__AIM OF THE EXERCISE__:
Extract the lines from the start of the records through the line that contains "Hey man, really", and reproduce them verbatim, that last line included.

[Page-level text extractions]

*** Begin section ***

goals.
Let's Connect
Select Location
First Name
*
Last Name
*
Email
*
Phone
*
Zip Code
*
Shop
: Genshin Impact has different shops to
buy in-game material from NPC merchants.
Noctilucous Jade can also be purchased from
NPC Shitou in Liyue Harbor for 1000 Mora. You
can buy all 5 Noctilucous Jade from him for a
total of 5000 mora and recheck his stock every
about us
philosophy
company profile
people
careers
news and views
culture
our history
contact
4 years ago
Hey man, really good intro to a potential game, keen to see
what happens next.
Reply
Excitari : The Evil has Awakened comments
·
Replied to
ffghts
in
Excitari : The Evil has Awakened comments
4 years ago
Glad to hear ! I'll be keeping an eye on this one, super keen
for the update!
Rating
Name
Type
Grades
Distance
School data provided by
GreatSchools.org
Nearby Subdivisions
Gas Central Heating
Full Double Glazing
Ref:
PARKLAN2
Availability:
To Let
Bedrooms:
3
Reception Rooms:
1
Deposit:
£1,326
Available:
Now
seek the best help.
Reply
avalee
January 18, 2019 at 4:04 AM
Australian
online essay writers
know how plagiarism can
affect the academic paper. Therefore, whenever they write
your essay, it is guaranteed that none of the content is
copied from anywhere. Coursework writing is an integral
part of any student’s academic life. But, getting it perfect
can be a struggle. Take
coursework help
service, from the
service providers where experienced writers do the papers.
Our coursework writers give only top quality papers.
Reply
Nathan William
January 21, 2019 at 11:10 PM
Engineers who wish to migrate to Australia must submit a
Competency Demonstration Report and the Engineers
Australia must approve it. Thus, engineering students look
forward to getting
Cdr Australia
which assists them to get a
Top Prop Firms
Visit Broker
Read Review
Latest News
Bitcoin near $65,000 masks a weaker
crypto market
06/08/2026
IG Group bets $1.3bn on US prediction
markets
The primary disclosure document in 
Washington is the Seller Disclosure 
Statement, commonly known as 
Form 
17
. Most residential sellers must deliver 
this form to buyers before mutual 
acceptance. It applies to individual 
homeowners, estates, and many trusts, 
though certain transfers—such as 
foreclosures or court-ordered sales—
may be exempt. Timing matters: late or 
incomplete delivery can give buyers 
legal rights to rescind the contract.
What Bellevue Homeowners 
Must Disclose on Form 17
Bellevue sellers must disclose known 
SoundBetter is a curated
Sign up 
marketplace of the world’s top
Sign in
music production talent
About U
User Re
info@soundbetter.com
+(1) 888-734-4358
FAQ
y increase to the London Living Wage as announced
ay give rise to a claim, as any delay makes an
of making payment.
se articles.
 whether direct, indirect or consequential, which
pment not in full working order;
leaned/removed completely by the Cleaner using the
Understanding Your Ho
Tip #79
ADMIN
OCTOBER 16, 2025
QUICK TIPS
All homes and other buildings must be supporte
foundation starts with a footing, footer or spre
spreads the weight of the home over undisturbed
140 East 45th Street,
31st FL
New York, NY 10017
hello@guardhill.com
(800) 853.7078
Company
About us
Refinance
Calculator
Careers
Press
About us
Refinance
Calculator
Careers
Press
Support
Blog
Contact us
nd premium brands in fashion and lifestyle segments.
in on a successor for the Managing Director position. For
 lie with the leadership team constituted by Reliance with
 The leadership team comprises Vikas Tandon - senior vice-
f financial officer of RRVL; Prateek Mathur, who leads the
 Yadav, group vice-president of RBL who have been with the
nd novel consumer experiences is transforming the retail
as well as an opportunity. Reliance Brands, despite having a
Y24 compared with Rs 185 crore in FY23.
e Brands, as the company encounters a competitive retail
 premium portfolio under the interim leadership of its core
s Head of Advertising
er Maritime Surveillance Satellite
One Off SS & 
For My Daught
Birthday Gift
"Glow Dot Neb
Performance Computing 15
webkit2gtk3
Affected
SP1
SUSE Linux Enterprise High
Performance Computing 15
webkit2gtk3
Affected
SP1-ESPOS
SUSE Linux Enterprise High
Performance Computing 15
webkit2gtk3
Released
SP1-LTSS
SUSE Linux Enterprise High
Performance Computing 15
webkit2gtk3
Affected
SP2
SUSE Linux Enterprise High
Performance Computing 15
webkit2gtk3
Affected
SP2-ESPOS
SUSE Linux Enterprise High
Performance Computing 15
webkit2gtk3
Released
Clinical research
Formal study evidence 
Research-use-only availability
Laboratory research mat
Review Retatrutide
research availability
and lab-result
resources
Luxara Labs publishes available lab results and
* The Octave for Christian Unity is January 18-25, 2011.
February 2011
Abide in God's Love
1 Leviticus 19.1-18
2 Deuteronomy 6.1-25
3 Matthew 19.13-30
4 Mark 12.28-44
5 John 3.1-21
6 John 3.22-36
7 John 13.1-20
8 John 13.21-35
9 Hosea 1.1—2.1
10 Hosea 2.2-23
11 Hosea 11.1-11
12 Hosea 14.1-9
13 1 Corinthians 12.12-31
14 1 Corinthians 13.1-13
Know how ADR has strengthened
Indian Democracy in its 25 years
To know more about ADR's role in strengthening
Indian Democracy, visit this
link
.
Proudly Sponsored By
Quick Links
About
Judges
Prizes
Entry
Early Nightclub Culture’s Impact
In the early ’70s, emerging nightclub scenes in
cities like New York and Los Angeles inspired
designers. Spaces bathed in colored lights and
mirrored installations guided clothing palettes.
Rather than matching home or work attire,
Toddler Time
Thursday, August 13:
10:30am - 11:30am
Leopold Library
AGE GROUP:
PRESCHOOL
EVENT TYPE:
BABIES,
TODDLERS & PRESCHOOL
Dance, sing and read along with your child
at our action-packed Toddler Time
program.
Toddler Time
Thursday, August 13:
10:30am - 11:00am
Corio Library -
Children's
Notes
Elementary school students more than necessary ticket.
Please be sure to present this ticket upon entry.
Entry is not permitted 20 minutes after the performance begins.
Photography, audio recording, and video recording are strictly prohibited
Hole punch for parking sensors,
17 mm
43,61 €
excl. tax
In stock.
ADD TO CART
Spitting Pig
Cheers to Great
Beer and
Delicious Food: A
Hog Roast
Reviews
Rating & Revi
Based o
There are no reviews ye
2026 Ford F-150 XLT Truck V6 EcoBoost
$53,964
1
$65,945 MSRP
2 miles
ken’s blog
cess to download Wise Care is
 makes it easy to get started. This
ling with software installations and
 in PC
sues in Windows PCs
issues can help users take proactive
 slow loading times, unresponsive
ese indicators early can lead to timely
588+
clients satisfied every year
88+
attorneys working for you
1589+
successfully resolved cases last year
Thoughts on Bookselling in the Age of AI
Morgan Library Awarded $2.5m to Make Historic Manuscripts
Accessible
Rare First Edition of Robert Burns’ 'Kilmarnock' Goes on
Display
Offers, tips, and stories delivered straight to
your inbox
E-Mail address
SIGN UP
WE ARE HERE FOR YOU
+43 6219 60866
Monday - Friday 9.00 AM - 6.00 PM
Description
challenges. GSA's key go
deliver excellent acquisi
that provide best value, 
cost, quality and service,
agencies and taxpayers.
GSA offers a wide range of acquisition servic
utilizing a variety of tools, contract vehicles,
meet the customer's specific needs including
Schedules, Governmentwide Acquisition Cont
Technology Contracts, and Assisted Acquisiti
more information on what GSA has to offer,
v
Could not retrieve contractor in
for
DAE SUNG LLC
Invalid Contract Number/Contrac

*** End section ***

__WRITTEN REPLY__:
goals.
Let's Connect
Select Location
First Name
*
Last Name
*
Email
*
Phone
*
Zip Code
*
Shop
: Genshin Impact has different shops to
buy in-game material from NPC merchants.
Noctilucous Jade can also be purchased from
NPC Shitou in Liyue Harbor for 1000 Mora. You
can buy all 5 Noctilucous Jade from him for a
total of 5000 mora and recheck his stock every
about us
philosophy
company profile
people
careers
news and views
culture
our history
contact
4 years ago
Hey man, really good intro to a potential game, keen to see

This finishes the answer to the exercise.